Option 2: Freeze Your Cookie Dough
This option is great because frozen dough lasts longer in your freezer than the cookies and you can have fresh out of the oven cookies with none of the mess!
Step 1: Roll extra dough into a log shape and wrap in aluminum foil. Be sure not to wrap it too tightly or the aluminum foil will get stuck in creases when you take it out of the freezer.
Step 2: Put the wrapped dough into a labeled ziploc bag.
Step 3: Take out of freezer and cut log into 1 inch pieces. (if the dough is too frozen to cute then microwave for about 30 seconds) Then cut the 1 inch pieces into fourths and place on cookie sheet. Follow the original cookie recipe for oven temperature and time.
and Voila! Beautiful looking cookies, straight from the oven in 15 minutes or less with no mess!
Option 4: Cake Mix Cookies
If you don’t have cookie dough or cookies in the freezer this is for you!

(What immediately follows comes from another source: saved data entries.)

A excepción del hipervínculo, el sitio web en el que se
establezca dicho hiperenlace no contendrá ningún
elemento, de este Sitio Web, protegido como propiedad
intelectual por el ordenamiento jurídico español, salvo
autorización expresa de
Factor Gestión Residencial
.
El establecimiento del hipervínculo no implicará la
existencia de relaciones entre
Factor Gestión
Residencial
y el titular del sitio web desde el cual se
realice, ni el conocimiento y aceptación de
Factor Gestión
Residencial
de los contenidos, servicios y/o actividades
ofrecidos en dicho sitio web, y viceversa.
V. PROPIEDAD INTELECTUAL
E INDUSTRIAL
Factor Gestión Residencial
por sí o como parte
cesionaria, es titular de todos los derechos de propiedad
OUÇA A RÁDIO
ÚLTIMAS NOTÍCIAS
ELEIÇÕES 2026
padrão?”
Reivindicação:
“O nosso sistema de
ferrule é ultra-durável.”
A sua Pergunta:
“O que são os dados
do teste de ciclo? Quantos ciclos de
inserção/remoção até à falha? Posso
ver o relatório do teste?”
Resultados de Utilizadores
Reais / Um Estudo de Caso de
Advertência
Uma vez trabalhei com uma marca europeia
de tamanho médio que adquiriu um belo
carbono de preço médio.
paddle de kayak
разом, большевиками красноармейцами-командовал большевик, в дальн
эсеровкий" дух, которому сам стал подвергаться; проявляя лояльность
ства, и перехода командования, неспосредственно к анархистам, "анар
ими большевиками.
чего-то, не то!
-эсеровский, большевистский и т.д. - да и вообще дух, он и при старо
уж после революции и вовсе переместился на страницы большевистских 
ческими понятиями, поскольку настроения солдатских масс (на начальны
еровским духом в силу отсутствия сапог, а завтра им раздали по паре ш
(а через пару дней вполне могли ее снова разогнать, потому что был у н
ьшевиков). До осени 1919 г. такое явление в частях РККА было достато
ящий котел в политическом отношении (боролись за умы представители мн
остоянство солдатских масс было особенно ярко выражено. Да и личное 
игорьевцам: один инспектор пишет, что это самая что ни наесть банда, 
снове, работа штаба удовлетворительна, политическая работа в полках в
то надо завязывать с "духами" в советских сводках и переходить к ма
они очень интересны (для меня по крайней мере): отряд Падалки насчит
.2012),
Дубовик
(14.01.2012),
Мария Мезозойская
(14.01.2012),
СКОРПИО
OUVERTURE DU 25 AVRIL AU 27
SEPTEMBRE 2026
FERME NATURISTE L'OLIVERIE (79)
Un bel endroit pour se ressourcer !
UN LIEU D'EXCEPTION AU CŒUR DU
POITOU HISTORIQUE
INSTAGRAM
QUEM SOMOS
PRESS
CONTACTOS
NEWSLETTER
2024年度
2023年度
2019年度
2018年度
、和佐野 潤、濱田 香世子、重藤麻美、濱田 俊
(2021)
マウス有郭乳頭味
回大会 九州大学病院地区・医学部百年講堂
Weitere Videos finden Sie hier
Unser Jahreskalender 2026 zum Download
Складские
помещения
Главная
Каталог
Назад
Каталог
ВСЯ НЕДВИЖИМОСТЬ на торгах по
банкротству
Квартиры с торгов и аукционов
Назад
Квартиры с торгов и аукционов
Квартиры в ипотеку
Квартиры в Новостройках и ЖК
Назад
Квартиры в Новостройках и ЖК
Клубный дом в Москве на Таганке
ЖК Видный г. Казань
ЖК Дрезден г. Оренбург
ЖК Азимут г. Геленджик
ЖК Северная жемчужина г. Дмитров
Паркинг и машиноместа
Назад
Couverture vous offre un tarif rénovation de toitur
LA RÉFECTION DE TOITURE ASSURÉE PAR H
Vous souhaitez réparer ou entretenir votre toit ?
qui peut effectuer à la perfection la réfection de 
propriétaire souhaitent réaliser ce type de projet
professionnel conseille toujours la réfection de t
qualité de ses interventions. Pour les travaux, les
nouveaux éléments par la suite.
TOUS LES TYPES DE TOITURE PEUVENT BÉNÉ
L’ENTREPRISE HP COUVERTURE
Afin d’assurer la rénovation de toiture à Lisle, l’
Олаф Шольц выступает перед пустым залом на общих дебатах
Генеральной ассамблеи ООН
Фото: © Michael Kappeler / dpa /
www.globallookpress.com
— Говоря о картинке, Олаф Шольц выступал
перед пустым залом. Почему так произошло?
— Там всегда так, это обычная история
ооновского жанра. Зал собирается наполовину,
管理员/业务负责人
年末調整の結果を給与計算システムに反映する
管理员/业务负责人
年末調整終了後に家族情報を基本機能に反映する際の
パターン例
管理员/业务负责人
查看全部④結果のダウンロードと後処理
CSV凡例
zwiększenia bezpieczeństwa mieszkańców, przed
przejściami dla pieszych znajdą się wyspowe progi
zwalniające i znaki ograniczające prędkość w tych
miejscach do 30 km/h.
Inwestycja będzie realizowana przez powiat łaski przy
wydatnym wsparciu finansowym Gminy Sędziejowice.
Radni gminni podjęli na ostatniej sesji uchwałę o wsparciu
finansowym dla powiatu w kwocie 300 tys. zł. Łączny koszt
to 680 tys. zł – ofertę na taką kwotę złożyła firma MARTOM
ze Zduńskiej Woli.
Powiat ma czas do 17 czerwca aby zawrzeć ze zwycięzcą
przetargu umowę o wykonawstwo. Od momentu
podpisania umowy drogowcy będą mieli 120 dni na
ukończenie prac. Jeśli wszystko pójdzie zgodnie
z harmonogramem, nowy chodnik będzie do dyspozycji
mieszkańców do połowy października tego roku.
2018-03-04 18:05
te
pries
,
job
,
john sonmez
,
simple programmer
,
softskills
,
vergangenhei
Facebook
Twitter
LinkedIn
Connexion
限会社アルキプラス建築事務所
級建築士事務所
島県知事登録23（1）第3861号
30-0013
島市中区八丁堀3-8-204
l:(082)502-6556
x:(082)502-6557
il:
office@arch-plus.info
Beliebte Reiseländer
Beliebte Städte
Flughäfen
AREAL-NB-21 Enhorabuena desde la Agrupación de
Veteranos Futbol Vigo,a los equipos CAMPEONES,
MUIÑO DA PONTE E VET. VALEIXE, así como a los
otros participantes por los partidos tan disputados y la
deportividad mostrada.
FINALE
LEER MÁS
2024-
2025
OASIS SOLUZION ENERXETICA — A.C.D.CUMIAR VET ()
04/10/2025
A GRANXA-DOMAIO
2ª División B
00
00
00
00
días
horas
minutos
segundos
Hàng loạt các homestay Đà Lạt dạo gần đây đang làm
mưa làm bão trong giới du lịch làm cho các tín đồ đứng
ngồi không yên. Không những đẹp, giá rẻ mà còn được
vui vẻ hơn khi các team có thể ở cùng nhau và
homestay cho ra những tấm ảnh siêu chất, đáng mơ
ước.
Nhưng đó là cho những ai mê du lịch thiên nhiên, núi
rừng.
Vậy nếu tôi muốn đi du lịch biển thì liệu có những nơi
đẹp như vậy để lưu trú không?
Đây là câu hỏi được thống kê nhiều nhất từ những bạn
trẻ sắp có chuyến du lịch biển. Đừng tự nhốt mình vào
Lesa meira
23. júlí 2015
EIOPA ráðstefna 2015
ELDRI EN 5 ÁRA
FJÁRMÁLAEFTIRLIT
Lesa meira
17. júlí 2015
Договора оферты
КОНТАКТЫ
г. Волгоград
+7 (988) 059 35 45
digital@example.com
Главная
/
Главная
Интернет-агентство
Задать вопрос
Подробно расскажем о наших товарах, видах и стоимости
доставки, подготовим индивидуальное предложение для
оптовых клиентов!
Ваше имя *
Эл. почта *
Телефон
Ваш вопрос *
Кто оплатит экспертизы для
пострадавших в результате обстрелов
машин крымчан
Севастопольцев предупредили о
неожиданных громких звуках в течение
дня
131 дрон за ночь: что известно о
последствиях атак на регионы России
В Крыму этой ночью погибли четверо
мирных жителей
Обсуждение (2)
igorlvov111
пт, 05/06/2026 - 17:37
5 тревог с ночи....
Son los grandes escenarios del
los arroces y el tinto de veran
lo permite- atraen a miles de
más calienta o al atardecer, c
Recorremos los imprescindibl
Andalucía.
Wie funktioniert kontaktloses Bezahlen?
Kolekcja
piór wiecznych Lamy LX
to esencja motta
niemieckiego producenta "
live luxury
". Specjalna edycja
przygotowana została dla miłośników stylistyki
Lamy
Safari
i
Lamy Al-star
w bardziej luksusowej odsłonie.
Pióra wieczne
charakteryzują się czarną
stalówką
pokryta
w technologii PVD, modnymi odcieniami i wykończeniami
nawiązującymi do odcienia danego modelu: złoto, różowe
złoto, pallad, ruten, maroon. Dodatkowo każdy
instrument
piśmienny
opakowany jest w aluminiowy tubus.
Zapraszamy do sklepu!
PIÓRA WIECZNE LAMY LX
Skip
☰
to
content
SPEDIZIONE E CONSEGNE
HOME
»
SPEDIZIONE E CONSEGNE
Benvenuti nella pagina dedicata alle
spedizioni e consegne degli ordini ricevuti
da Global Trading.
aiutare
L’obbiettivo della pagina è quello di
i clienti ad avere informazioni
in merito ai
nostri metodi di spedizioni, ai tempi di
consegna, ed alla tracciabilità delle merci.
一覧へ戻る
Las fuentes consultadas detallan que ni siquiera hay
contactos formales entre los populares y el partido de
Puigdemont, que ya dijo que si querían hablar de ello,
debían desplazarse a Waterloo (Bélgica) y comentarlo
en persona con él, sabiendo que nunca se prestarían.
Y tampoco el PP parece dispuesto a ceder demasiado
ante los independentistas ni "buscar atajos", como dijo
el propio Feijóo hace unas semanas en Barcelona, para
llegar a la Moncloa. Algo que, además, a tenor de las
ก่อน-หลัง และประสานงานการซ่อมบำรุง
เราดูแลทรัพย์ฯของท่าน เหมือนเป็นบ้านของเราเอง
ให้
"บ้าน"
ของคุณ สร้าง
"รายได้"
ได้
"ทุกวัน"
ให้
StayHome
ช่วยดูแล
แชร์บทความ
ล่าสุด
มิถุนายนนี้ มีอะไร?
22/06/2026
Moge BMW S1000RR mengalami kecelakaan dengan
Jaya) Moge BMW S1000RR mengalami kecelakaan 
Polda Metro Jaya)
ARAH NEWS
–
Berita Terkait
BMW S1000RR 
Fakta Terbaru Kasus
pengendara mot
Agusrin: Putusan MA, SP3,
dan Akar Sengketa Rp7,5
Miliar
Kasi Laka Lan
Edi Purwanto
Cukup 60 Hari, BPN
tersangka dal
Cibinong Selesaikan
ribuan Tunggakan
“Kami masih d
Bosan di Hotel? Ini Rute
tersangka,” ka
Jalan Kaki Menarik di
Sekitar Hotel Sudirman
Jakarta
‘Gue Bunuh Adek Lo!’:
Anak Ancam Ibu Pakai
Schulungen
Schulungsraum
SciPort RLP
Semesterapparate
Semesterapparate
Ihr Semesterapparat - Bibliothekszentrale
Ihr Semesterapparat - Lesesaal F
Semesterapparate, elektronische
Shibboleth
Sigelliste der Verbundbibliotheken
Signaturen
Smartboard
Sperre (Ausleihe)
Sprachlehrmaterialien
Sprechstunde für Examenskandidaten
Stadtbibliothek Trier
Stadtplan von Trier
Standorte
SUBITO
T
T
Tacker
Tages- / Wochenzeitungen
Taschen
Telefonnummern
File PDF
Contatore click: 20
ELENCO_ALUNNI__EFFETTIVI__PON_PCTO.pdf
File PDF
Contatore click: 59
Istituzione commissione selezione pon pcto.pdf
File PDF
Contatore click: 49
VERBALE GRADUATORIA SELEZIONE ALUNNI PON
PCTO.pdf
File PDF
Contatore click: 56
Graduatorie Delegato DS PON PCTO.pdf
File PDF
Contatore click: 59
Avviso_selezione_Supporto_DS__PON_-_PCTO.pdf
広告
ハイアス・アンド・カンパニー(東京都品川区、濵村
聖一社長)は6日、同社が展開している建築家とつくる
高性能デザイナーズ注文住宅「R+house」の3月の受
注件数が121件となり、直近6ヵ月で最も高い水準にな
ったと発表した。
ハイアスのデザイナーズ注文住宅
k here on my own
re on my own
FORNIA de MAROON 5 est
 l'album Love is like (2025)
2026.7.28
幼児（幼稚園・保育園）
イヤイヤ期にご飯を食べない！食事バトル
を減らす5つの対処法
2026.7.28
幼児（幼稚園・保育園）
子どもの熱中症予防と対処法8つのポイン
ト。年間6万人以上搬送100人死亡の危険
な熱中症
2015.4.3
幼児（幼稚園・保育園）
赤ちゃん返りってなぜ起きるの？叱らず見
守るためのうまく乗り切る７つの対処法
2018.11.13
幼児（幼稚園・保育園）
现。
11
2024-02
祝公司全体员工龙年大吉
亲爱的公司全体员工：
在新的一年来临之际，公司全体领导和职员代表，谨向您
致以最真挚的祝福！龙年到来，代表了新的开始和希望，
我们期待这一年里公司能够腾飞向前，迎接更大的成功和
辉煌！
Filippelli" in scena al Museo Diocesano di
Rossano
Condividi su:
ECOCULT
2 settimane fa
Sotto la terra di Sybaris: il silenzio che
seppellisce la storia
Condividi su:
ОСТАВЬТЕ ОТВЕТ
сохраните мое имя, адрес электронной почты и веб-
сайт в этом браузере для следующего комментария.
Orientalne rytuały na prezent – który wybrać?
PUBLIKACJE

I always make sure I have a lot of Devil’s Food Cake mixes in my 3-month storage. They make OUT OF THIS WORLD cookies, take only 3 additional ingredients and have great versatility. You can add chocolate, peanut butter, mint, white chocolate, or toffee chips and it creates a completely different cookie…all from one cake mix! (our fav. is peanut butter)
Chocolate Cake Mix Cookies
1 pkg. Devils Food Cake Mix
½ C. Butter or Margarine, Softened
1 tsp. Vanilla
2 Eggs (2 T. dehydrated eggs + 1/4 C. Water)
½ C. Chopped Nuts
1 C. Semi Sweet Chocolate Chips (or chip of your choice)
Pre-heat oven to 350 degrees. Beat half of the dry mix, the butter, vanilla and eggs in large bowl on medium speed until smooth. Stir in remaining cake mix, the nuts and chocolate chips. Drop dough by rounded teaspoonfuls (about 2 inches apart) onto ungreased cookie sheet. Bake 10-12 minutes.